AIM OF THE EXERCISE: All records need to be reproduced exactly. Keep every word as it is.
*** Begin section ***
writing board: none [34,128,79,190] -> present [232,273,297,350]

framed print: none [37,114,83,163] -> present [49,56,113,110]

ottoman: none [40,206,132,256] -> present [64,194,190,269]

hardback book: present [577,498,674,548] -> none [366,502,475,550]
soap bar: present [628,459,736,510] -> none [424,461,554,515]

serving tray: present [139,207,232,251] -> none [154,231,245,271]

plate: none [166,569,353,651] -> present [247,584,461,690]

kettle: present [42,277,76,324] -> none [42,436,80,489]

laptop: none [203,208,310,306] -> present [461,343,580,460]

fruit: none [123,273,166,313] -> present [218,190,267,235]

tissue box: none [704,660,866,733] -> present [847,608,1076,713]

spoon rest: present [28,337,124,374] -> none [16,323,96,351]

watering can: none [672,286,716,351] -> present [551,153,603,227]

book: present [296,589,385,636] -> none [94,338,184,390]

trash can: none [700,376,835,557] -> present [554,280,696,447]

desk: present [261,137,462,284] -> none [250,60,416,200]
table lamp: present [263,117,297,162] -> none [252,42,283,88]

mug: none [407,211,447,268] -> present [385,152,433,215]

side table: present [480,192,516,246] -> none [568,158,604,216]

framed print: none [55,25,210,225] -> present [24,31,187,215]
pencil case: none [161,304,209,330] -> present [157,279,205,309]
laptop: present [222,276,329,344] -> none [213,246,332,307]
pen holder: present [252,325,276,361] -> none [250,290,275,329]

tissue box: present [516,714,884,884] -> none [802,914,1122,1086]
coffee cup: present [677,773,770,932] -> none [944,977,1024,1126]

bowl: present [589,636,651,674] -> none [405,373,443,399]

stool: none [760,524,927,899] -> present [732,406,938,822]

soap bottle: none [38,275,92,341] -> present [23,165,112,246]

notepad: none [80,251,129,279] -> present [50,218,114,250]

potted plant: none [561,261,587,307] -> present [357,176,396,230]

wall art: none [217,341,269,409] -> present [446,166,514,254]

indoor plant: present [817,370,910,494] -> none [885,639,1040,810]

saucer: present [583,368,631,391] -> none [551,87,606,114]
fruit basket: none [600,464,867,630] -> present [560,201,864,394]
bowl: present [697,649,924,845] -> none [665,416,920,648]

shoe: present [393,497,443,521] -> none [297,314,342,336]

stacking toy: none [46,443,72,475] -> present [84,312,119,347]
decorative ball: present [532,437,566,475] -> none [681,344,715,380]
*** End section ***
SOLUTION FOR THIS PROBLEM:
writing board: none [34,128,79,190] -> present [232,273,297,350]

framed print: none [37,114,83,163] -> present [49,56,113,110]

ottoman: none [40,206,132,256] -> present [64,194,190,269]

hardback book: present [577,498,674,548] -> none [366,502,475,550]
soap bar: present [628,459,736,510] -> none [424,461,554,515]

serving tray: present [139,207,232,251] -> none [154,231,245,271]

plate: none [166,569,353,651] -> present [247,584,461,690]

kettle: present [42,277,76,324] -> none [42,436,80,489]

laptop: none [203,208,310,306] -> present [461,343,580,460]

fruit: none [123,273,166,313] -> present [218,190,267,235]

tissue box: none [704,660,866,733] -> present [847,608,1076,713]

spoon rest: present [28,337,124,374] -> none [16,323,96,351]

watering can: none [672,286,716,351] -> present [551,153,603,227]

book: present [296,589,385,636] -> none [94,338,184,390]

trash can: none [700,376,835,557] -> present [554,280,696,447]

desk: present [261,137,462,284] -> none [250,60,416,200]
table lamp: present [263,117,297,162] -> none [252,42,283,88]

mug: none [407,211,447,268] -> present [385,152,433,215]

side table: present [480,192,516,246] -> none [568,158,604,216]

framed print: none [55,25,210,225] -> present [24,31,187,215]
pencil case: none [161,304,209,330] -> present [157,279,205,309]
laptop: present [222,276,329,344] -> none [213,246,332,307]
pen holder: present [252,325,276,361] -> none [250,290,275,329]

tissue box: present [516,714,884,884] -> none [802,914,1122,1086]
coffee cup: present [677,773,770,932] -> none [944,977,1024,1126]

bowl: present [589,636,651,674] -> none [405,373,443,399]

stool: none [760,524,927,899] -> present [732,406,938,822]

soap bottle: none [38,275,92,341] -> present [23,165,112,246]

notepad: none [80,251,129,279] -> present [50,218,114,250]

potted plant: none [561,261,587,307] -> present [357,176,396,230]

wall art: none [217,341,269,409] -> present [446,166,514,254]

indoor plant: present [817,370,910,494] -> none [885,639,1040,810]

saucer: present [583,368,631,391] -> none [551,87,606,114]
fruit basket: none [600,464,867,630] -> present [560,201,864,394]
bowl: present [697,649,924,845] -> none [665,416,920,648]

shoe: present [393,497,443,521] -> none [297,314,342,336]

stacking toy: none [46,443,72,475] -> present [84,312,119,347]
decorative ball: present [532,437,566,475] -> none [681,344,715,380]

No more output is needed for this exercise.